Objetivo A:
Expresse como uma lista JSON de strings, uma para cada linha e sem as linhas em branco, tudo o que vai da linha dos registros de dados que contém "This is a 0.1" até a que contém "road 2 (track): [(475,278),(475,355),(382,511)]".
━━━━━ Trecho
Em suma, o homem de organização na sociedade mexicana é, em primeiro lugar, um homem social, como atestam suas associações de grupo particulares. Como tentamos argumentar, as exigências organizacionais constituem variáveis dependentes desta disposição básica. Assim, os problemas não são abordados e solucionados em si mesmos, mas da maneira como um superior hierárquico quer que eles sejam. O aspecto de input do comportamento organizacional, além disso, é basicamente estruturado por influência que nenhuma organização, não importa quão perfeitamente planejada, pode pretender controlar. Realmente, a existência de uma organização é definida por seus membros, e não vice-versa.
━━━━━━━━━━
━━━━━ Registros de dados
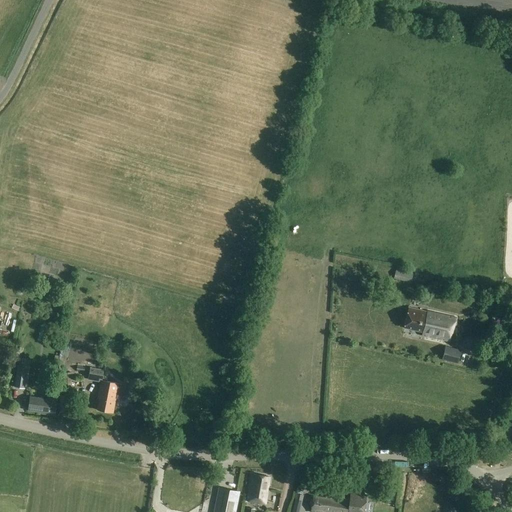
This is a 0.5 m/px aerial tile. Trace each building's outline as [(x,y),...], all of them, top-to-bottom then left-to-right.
[(411,283),(415,269),(398,265),(394,278),(411,283)] [(456,315),(422,308),(421,310),(409,308),(404,328),(423,332),(422,336),(450,342),(456,315)] [(458,364),(461,351),(445,346),(442,360),(458,364)] [(25,389),(28,367),(21,366),(22,359),(19,358),(15,387),(25,389)] [(125,400),(128,389),(119,387),(120,384),(102,381),(104,375),(99,374),(90,372),(88,382),(102,384),(99,398),(101,399),(98,411),(113,414),(117,399),(125,400)] [(75,382),(72,382),(72,373),(61,373),(61,389),(75,389),(75,382)] [(57,401),(58,394),(47,392),(46,399),(30,397),(28,411),(55,415),(57,401)] [(73,413),(74,397),(62,396),(61,413),(73,413)] [(268,487),(270,478),(253,474),(248,501),(266,504),(268,492),(266,492),(267,487),(268,487)] [(234,511),(238,493),(223,490),(218,511),(234,511)] [(296,493),(294,502),(291,511),(299,511),(304,495),(296,493)] [(353,493),(352,501),(349,511),(365,511),(368,496),(353,493)] [(387,502),(397,505),(399,496),(390,493),(387,502)] [(311,511),(315,511),(349,511),(352,501),(327,496),(327,498),(314,496),(311,511)]
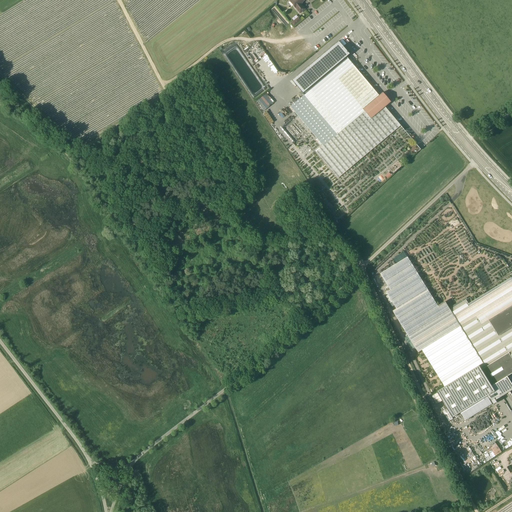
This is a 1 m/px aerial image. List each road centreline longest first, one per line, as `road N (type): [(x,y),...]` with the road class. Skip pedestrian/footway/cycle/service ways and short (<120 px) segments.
road 1 (track): [(476,511),(363,266),(332,239),(251,231),(118,0)]
road 2 (unclassified): [(129,464),(274,350),(477,162)]
road 3 (secondary): [(353,0),(477,162)]
road 4 (secondary): [(483,157),(363,0)]
road 5 (track): [(310,37),(224,41),(163,83)]
road 6 (unclassified): [(90,462),(0,341)]
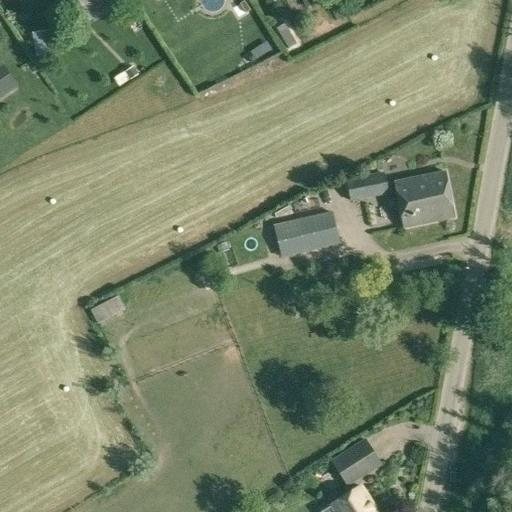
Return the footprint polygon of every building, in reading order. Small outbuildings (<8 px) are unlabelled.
[(67,0),(76,13),(82,9),(96,0),(67,0)] [(110,8),(104,0),(96,0),(82,9),(90,21),(110,8)] [(35,56),(51,54),(48,34),(32,36),(35,56)] [(125,71),(130,79),(137,75),(132,66),(125,71)] [(0,75),(0,99),(1,101),(24,83),(11,67),(0,75)] [(395,182),(399,204),(450,193),(446,171),(395,182)] [(315,192),(322,209),(351,201),(389,193),(385,174),(347,183),(346,179),(325,187),(315,192)] [(450,193),(399,204),(404,227),(455,217),(450,193)] [(276,224),(282,255),(304,251),(341,243),(334,212),(298,220),(276,224)] [(92,310),(99,324),(126,309),(119,295),(92,310)] [(325,457),(339,482),(374,459),(360,434),(325,457)] [(323,500),(330,511),(372,511),(363,496),(364,495),(355,481),(323,500)]
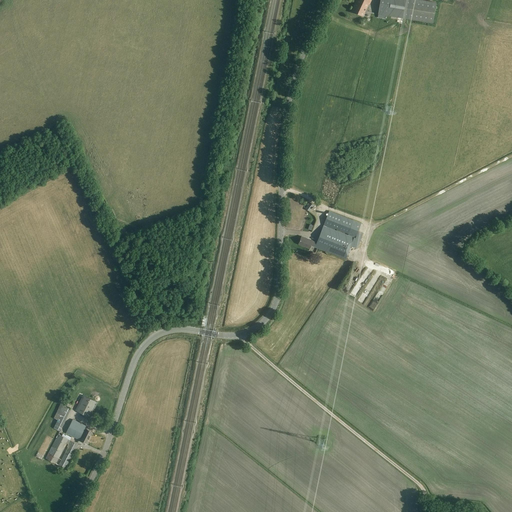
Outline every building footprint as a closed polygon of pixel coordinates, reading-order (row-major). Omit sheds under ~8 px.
[(371,0),(356,0),(351,11),(363,16),(369,4),(370,4),(371,0)] [(422,0),(380,0),(379,7),(378,18),(385,19),(386,15),(433,23),(436,2),(422,0)] [(362,17),(358,21),(363,25),(367,21),(362,17)] [(306,209),(309,212),(312,208),(313,208),(315,206),(311,203),(306,209)] [(311,246),(346,259),(351,246),(357,249),(363,234),(358,232),(361,224),(329,211),(317,243),(312,241),(313,241),(302,237),(299,244),(310,248),(311,246)] [(81,416),(89,420),(98,402),(83,395),(75,410),(82,413),(81,416)] [(65,406),(57,415),(58,417),(56,425),(59,427),(60,426),(61,424),(63,422),(65,415),(68,416),(70,414),(68,413),(70,411),(68,411),(68,408),(70,410),(70,408),(65,406)] [(72,436),(87,443),(92,432),(85,429),(86,426),(73,419),(67,431),(66,433),(72,436)] [(57,464),(60,460),(54,456),(51,459),(57,464)]
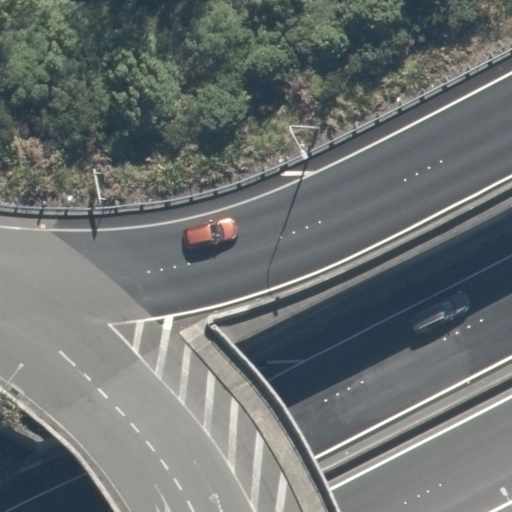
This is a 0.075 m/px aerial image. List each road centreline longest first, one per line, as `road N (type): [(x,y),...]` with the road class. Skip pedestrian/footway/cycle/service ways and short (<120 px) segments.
road 1 (trunk): [(0,317),(177,274),(361,205),(511,122)]
road 2 (trunk): [(76,511),(511,290)]
road 3 (secondary): [(0,319),(73,367),(138,447),(176,511)]
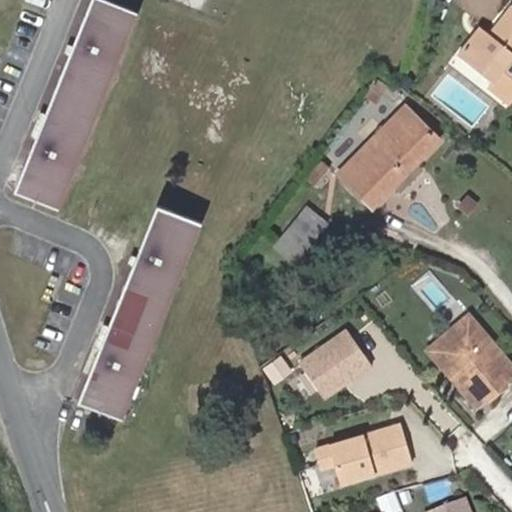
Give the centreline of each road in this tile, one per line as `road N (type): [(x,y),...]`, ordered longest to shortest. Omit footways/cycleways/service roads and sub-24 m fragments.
road 1 (residential): [(0,205),(89,244),(101,261),(101,280),(58,380),(19,422)]
road 2 (residential): [(0,162),(68,0)]
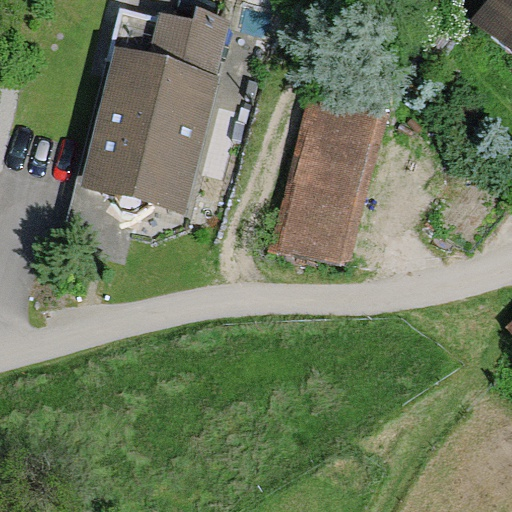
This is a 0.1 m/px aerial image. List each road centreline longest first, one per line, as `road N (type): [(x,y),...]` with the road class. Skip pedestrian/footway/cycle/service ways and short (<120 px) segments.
road 1 (residential): [(0,356),(193,305),(380,296),(511,265)]
road 2 (track): [(475,278),(475,355),(382,511)]
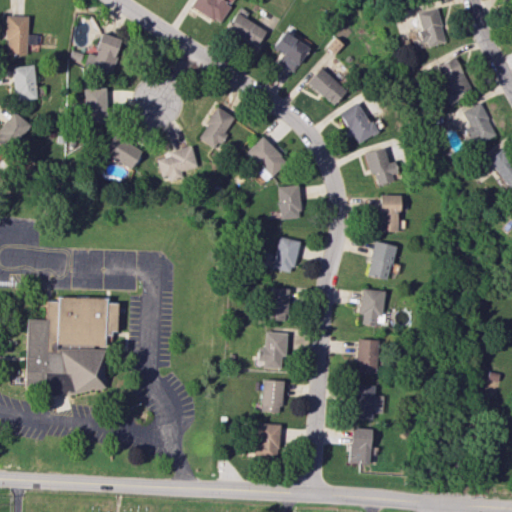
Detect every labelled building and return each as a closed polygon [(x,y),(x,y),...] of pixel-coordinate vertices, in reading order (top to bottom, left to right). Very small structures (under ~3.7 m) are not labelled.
[(192,0),(189,7),(219,22),(228,2),(223,0),(192,0)] [(422,47),(444,41),(434,5),(412,10),(422,47)] [(263,29),(233,12),(224,30),(254,46),(263,29)] [(5,54),(25,55),(26,45),(40,45),(40,34),(26,34),(26,16),(5,16),(5,54)] [(271,48),(282,54),(277,63),(293,71),(306,45),(280,31),(271,48)] [(121,39),(101,32),(92,55),(87,53),(83,64),(108,74),(121,39)] [(435,65),(447,88),(441,91),(447,103),(470,92),(453,56),(435,65)] [(10,66),(14,100),(35,97),(32,64),(10,66)] [(331,105),(344,90),(319,67),(305,81),(331,105)] [(103,87),(82,88),(83,123),(104,122),(103,87)] [(355,144),(374,132),(355,100),(336,112),(355,144)] [(459,111),(467,126),(461,129),(470,146),(494,133),(477,102),(459,111)] [(213,148),(233,118),(215,106),(195,137),(213,148)] [(0,144),(4,139),(12,146),(30,125),(12,111),(0,124),(0,144)] [(127,170),(140,152),(114,134),(101,152),(127,170)] [(265,181),(285,161),(259,136),(245,151),(261,167),(255,172),(265,181)] [(160,177),(167,175),(168,180),(181,177),(180,170),(194,166),(189,145),(166,151),(168,155),(155,159),(160,177)] [(362,153),(372,184),(396,177),(391,160),(386,162),(381,147),(362,153)] [(507,186),(511,182),(511,164),(499,148),(485,159),(507,186)] [(277,186),(278,218),(298,217),(297,185),(277,186)] [(396,194),(377,194),(376,231),(395,231),(396,194)] [(272,269),(292,271),(296,239),(275,237),(272,269)] [(385,279),(393,245),(372,241),(364,275),(385,279)] [(286,320),(287,288),(266,287),(266,319),(286,320)] [(373,326),(374,315),(379,316),(382,290),(359,288),(356,314),(360,314),(359,324),(373,326)] [(45,300),(56,300),(56,296),(105,297),(105,302),(115,302),(114,333),(110,333),(110,336),(102,336),(100,377),(103,377),(102,387),(45,400),(42,385),(24,385),(26,320),(44,320),(45,300)] [(282,368),(283,332),(263,331),(262,347),(255,347),(255,361),(261,361),(261,367),(282,368)] [(354,372),(374,373),(376,339),(356,338),(354,372)] [(279,412),(280,380),(260,379),(259,411),(279,412)] [(372,385),(351,384),(350,418),(370,418),(372,385)] [(277,423),(254,423),(253,456),(276,457),(277,423)] [(347,463),(367,463),(368,428),(348,427),(347,463)]
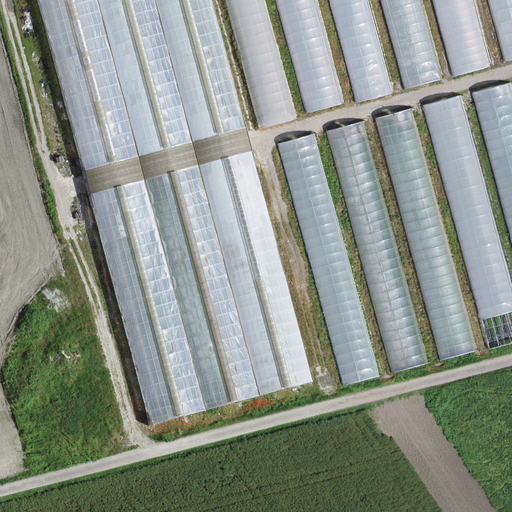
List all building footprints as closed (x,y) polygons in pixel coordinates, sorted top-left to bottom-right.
[(35,0),(80,171),(241,129),(206,0),(35,0)] [(308,116),(276,0),(229,0),(264,127),(308,116)] [(356,103),(328,0),(276,0),(308,116),(356,103)] [(404,90),(379,0),(328,0),(356,103),(404,90)] [(454,77),(433,0),(379,0),(404,90),(454,77)] [(433,0),(454,77),(502,64),(485,0),(433,0)] [(511,61),(511,0),(485,0),(502,64),(511,61)] [(511,81),(465,94),(511,269),(511,81)] [(511,340),(511,269),(465,94),(415,108),(480,349),(511,340)] [(480,349),(415,108),(369,120),(434,361),(480,349)] [(434,361),(369,120),(319,133),(384,375),(434,361)] [(384,375),(319,133),(273,146),(338,387),(384,375)] [(308,384),(246,150),(86,192),(147,426),(308,384)]
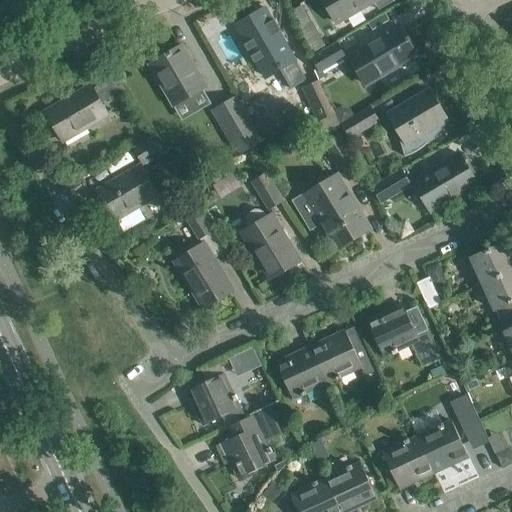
━━━━━━━━━━
Objetivo B:
Transcreva, sem alterar nada, o trecho sobre o homem de organização na sociedade mexicana, desde "Em suma, o homem" até "e não vice-versa.".

Solução A:
[
  "This is a 0.1 m/px aerial image. List each road centreline longest first, one per line, as `road N (type): [(x,y),...]` with the road class. Skip pedestrian/footway/cycle/service ways and short (<120 px) segments.",
  "road 1 (residential): [(0,356),(193,305),(380,296),(511,265)]",
  "road 2 (track): [(475,278),(475,355),(382,511)]"
]

Solução B:
Em suma, o homem de organização na sociedade mexicana é, em primeiro lugar, um homem social, como atestam suas associações de grupo particulares. Como tentamos argumentar, as exigências organizacionais constituem variáveis dependentes desta disposição básica. Assim, os problemas não são abordados e solucionados em si mesmos, mas da maneira como um superior hierárquico quer que eles sejam. O aspecto de input do comportamento organizacional, além disso, é basicamente estruturado por influência que nenhuma organização, não importa quão perfeitamente planejada, pode pretender controlar. Realmente, a existência de uma organização é definida por seus membros, e não vice-versa.